• Consigne: Recopiez à l'identique les lignes, en commençant par la toute première et en vous arrêtant après celle qui contient « v(-160.58, 55.88) * », incluse. Laissez les images de côté dans votre réponse.
**** Les lignes
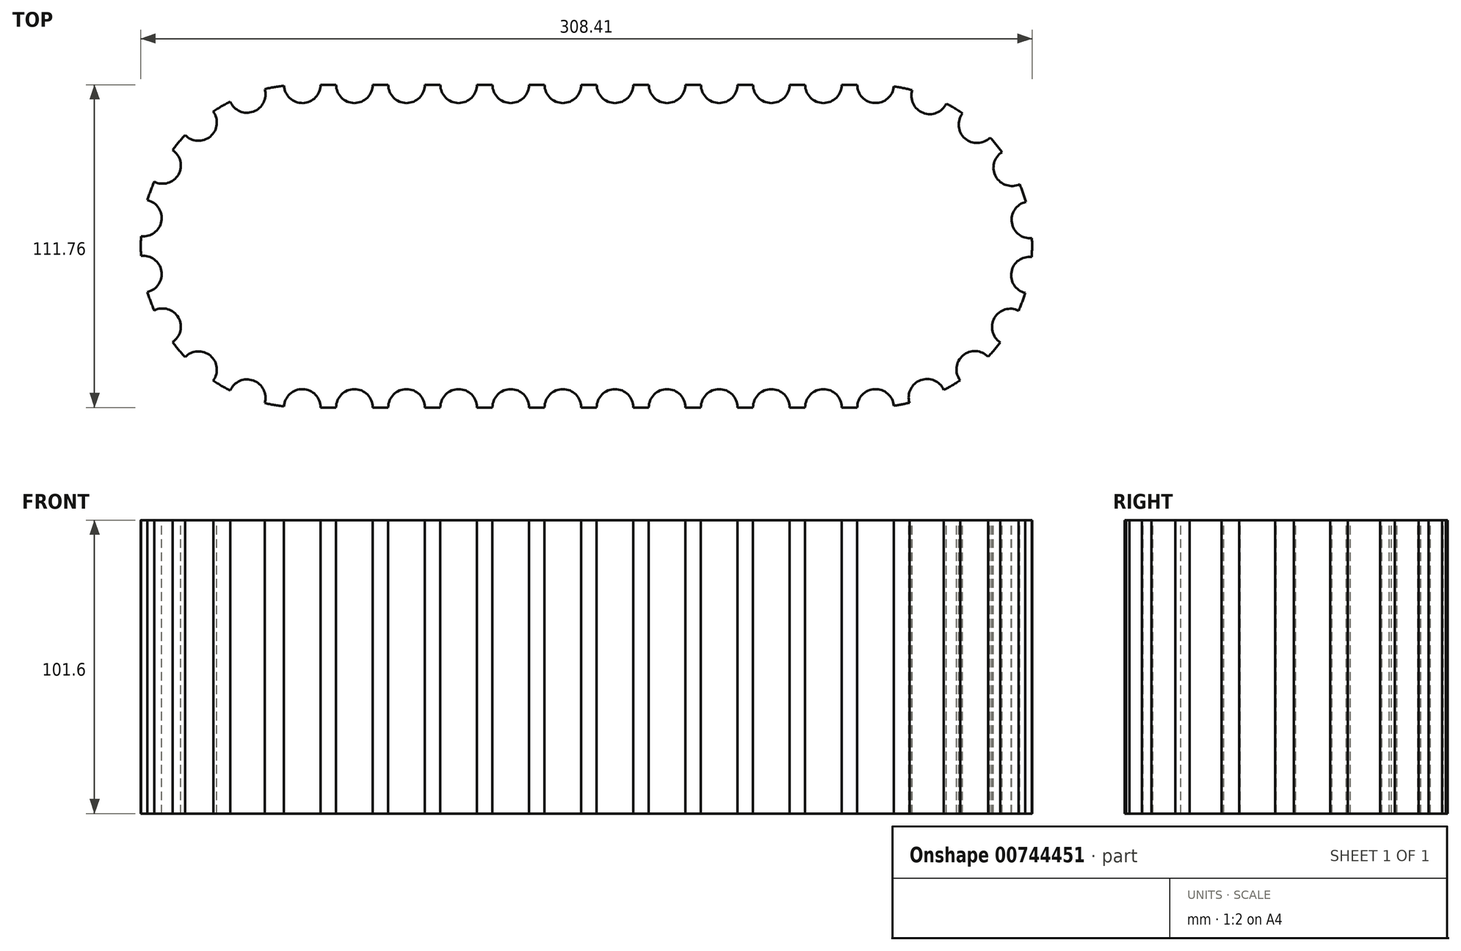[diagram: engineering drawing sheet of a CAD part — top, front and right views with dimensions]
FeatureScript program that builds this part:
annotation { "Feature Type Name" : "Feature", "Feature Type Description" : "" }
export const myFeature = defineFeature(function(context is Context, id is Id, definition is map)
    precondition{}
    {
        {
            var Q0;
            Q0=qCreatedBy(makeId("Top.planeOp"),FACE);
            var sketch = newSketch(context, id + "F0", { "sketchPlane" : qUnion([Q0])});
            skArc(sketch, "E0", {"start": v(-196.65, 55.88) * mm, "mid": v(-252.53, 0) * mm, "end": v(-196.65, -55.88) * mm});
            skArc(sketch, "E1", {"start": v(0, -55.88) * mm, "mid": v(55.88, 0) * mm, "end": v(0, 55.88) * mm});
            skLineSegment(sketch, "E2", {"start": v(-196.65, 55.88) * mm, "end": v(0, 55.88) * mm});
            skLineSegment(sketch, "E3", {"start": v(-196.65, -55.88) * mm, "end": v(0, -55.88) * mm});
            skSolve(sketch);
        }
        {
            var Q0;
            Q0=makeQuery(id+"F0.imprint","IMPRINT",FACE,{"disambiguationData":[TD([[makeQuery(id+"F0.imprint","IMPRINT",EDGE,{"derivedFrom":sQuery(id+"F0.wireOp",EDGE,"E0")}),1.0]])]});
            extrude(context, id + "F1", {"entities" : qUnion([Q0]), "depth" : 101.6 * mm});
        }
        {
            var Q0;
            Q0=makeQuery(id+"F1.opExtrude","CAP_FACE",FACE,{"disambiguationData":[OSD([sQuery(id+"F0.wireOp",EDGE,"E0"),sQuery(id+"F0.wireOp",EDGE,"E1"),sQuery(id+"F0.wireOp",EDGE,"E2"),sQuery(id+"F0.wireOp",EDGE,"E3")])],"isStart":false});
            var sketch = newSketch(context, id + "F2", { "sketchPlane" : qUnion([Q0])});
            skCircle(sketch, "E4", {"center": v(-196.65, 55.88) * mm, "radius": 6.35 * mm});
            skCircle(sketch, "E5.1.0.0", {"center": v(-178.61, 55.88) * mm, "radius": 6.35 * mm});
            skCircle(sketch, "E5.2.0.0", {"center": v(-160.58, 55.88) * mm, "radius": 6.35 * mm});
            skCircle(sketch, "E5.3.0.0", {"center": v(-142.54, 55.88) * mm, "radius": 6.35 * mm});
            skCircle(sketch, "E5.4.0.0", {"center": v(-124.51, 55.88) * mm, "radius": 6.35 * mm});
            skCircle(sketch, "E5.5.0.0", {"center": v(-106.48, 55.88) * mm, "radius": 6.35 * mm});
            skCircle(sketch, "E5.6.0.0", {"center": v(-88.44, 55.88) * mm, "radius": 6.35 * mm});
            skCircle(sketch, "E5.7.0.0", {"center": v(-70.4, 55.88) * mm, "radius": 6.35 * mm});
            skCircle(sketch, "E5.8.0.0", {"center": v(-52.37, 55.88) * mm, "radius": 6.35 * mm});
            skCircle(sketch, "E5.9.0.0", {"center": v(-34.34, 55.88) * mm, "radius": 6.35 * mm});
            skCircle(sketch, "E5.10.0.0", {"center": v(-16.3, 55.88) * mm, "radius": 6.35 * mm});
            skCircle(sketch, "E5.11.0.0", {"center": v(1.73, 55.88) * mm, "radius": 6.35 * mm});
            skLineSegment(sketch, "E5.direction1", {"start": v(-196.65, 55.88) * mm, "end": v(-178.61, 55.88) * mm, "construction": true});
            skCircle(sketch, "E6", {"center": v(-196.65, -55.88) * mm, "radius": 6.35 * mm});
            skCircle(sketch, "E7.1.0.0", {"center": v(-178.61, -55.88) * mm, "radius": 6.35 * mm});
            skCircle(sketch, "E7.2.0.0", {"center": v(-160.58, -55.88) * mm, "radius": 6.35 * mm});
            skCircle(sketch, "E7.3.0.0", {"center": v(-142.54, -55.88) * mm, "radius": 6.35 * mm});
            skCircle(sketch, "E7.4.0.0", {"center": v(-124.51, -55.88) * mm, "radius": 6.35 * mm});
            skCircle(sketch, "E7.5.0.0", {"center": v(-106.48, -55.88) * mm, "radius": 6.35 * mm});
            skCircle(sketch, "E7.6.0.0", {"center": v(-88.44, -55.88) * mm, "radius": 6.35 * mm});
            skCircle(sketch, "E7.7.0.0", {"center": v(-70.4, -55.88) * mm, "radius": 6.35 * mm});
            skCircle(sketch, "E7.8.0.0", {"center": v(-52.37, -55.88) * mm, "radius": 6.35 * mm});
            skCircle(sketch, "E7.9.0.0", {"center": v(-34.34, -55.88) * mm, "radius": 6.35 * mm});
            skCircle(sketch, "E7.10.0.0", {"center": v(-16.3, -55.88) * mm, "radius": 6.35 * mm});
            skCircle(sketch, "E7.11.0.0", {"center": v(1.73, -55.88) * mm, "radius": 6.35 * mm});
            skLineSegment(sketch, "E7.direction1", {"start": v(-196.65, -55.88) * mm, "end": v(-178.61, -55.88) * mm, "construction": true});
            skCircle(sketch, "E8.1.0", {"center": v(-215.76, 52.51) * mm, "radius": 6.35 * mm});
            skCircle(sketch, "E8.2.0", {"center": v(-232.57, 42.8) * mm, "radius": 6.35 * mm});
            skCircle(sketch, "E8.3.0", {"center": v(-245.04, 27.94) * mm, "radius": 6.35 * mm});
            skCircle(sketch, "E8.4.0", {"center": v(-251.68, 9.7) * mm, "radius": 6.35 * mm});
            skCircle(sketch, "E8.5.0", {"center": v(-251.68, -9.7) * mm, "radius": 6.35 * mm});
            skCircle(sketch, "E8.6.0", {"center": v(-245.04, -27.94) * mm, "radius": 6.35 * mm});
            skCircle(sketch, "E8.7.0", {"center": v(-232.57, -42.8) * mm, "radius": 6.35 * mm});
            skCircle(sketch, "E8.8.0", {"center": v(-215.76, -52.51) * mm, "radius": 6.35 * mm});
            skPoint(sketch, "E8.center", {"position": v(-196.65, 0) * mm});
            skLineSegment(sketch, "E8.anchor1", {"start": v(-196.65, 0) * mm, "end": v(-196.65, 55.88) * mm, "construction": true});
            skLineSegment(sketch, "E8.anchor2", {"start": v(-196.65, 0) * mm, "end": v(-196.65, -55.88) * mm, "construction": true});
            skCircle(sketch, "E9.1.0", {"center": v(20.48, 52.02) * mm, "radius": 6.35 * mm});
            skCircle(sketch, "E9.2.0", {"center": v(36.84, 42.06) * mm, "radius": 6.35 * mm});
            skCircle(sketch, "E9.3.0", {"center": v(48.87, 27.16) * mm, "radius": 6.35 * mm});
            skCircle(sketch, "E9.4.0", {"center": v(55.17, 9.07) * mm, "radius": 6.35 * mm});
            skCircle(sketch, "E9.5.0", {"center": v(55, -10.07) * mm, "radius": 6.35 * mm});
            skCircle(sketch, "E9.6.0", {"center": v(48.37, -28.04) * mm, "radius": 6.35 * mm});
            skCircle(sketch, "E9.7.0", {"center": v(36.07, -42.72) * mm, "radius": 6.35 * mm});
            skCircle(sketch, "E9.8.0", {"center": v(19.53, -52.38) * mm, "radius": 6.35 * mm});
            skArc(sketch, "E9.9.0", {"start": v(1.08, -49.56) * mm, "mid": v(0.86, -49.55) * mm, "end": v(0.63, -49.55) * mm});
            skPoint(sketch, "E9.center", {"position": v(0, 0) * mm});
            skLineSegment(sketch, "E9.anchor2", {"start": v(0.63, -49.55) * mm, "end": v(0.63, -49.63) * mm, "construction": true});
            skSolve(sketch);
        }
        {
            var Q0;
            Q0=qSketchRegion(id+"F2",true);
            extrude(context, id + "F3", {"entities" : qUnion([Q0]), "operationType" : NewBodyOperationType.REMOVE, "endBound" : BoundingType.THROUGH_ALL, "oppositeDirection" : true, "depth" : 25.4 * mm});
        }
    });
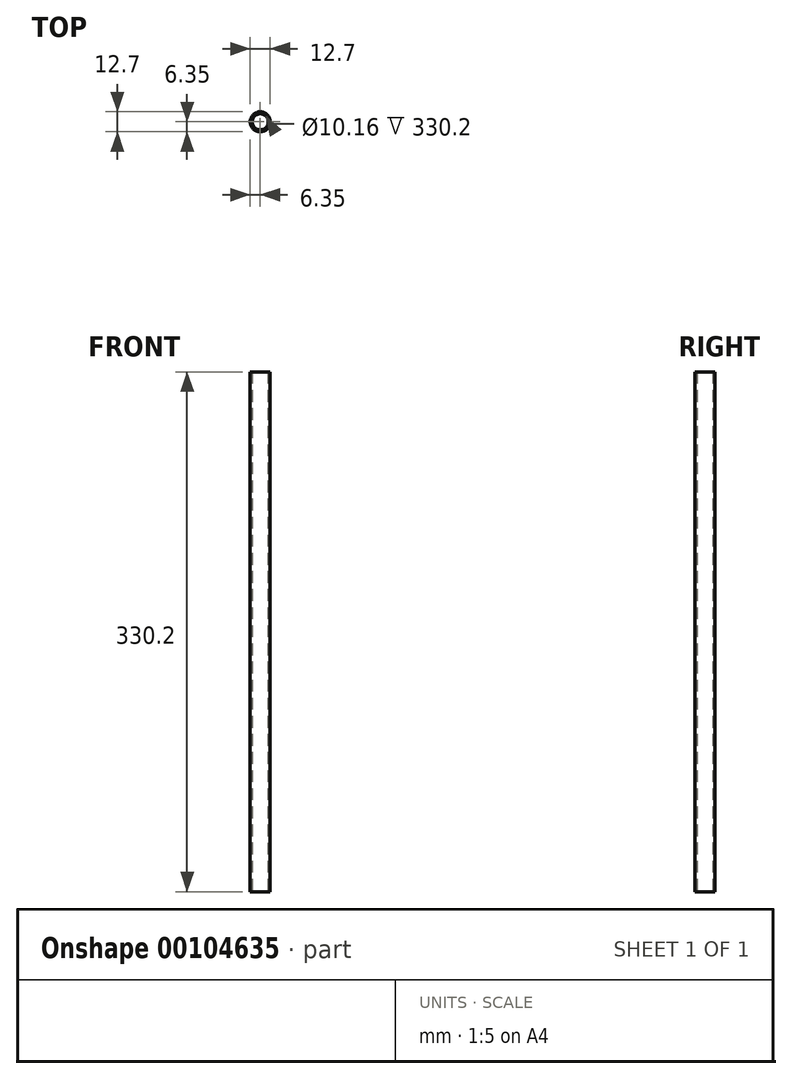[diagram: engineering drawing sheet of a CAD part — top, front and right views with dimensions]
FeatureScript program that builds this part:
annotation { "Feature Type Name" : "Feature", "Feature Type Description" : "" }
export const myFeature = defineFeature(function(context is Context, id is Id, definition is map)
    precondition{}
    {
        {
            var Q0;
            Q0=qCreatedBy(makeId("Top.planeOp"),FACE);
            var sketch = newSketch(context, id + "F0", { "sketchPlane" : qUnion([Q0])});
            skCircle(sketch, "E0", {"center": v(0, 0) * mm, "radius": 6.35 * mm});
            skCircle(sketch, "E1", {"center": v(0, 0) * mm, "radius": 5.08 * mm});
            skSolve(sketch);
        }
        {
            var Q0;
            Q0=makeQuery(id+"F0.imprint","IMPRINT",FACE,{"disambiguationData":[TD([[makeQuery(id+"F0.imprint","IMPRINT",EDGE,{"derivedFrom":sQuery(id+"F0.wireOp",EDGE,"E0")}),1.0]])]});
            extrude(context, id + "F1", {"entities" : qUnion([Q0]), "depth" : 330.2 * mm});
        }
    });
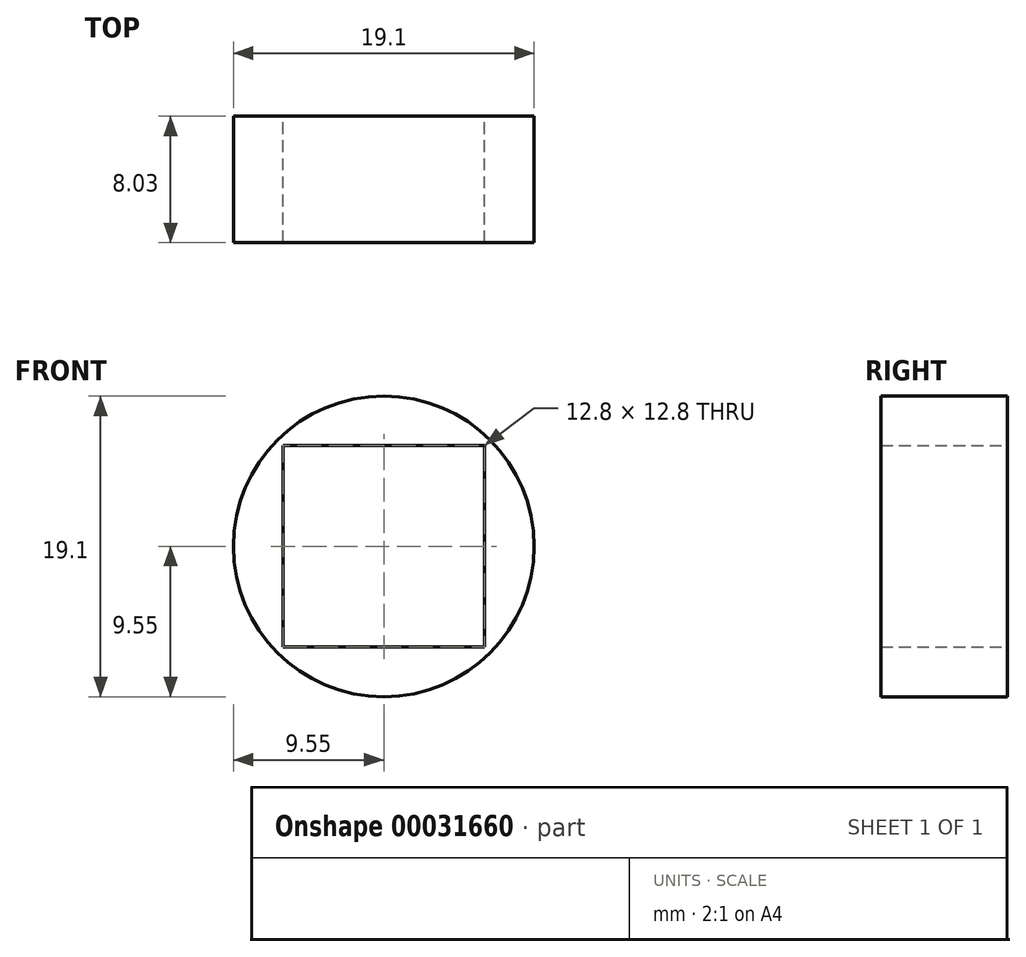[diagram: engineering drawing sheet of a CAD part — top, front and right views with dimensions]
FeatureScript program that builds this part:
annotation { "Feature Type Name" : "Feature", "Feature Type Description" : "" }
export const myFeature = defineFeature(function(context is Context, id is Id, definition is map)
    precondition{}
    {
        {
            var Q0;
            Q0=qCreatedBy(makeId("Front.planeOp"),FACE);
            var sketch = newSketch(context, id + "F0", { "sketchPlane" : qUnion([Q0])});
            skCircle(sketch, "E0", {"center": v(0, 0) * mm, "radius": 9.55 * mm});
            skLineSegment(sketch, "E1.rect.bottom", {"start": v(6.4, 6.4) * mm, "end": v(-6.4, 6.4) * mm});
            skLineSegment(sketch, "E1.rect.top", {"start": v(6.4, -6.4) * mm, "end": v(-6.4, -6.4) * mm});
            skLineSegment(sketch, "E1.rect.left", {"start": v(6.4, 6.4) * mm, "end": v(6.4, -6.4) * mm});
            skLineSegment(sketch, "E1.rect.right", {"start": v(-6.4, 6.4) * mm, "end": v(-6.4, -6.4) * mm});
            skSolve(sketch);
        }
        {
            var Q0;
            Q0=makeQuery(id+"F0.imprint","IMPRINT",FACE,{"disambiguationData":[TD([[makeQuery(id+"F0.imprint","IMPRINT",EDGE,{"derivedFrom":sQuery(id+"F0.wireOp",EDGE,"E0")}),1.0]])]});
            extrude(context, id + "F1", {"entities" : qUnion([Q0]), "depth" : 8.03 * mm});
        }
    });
********
• Résultat:
[diagram: engineering drawing sheet of a CAD part — top, front and right views with dimensions]
FeatureScript program that builds this part:
annotation { "Feature Type Name" : "Feature", "Feature Type Description" : "" }
export const myFeature = defineFeature(function(context is Context, id is Id, definition is map)
    precondition{}
    {
        {
            var Q0;
            Q0=qCreatedBy(makeId("Top.planeOp"),FACE);
            var sketch = newSketch(context, id + "F0", { "sketchPlane" : qUnion([Q0])});
            skArc(sketch, "E0", {"start": v(-196.65, 55.88) * mm, "mid": v(-252.53, 0) * mm, "end": v(-196.65, -55.88) * mm});
            skArc(sketch, "E1", {"start": v(0, -55.88) * mm, "mid": v(55.88, 0) * mm, "end": v(0, 55.88) * mm});
            skLineSegment(sketch, "E2", {"start": v(-196.65, 55.88) * mm, "end": v(0, 55.88) * mm});
            skLineSegment(sketch, "E3", {"start": v(-196.65, -55.88) * mm, "end": v(0, -55.88) * mm});
            skSolve(sketch);
        }
        {
            var Q0;
            Q0=makeQuery(id+"F0.imprint","IMPRINT",FACE,{"disambiguationData":[TD([[makeQuery(id+"F0.imprint","IMPRINT",EDGE,{"derivedFrom":sQuery(id+"F0.wireOp",EDGE,"E0")}),1.0]])]});
            extrude(context, id + "F1", {"entities" : qUnion([Q0]), "depth" : 101.6 * mm});
        }
        {
            var Q0;
            Q0=makeQuery(id+"F1.opExtrude","CAP_FACE",FACE,{"disambiguationData":[OSD([sQuery(id+"F0.wireOp",EDGE,"E0"),sQuery(id+"F0.wireOp",EDGE,"E1"),sQuery(id+"F0.wireOp",EDGE,"E2"),sQuery(id+"F0.wireOp",EDGE,"E3")])],"isStart":false});
            var sketch = newSketch(context, id + "F2", { "sketchPlane" : qUnion([Q0])});
            skCircle(sketch, "E4", {"center": v(-196.65, 55.88) * mm, "radius": 6.35 * mm});
            skCircle(sketch, "E5.1.0.0", {"center": v(-178.61, 55.88) * mm, "radius": 6.35 * mm});
            skCircle(sketch, "E5.2.0.0", {"center": v(-160.58, 55.88) * mm, "radius": 6.35 * mm});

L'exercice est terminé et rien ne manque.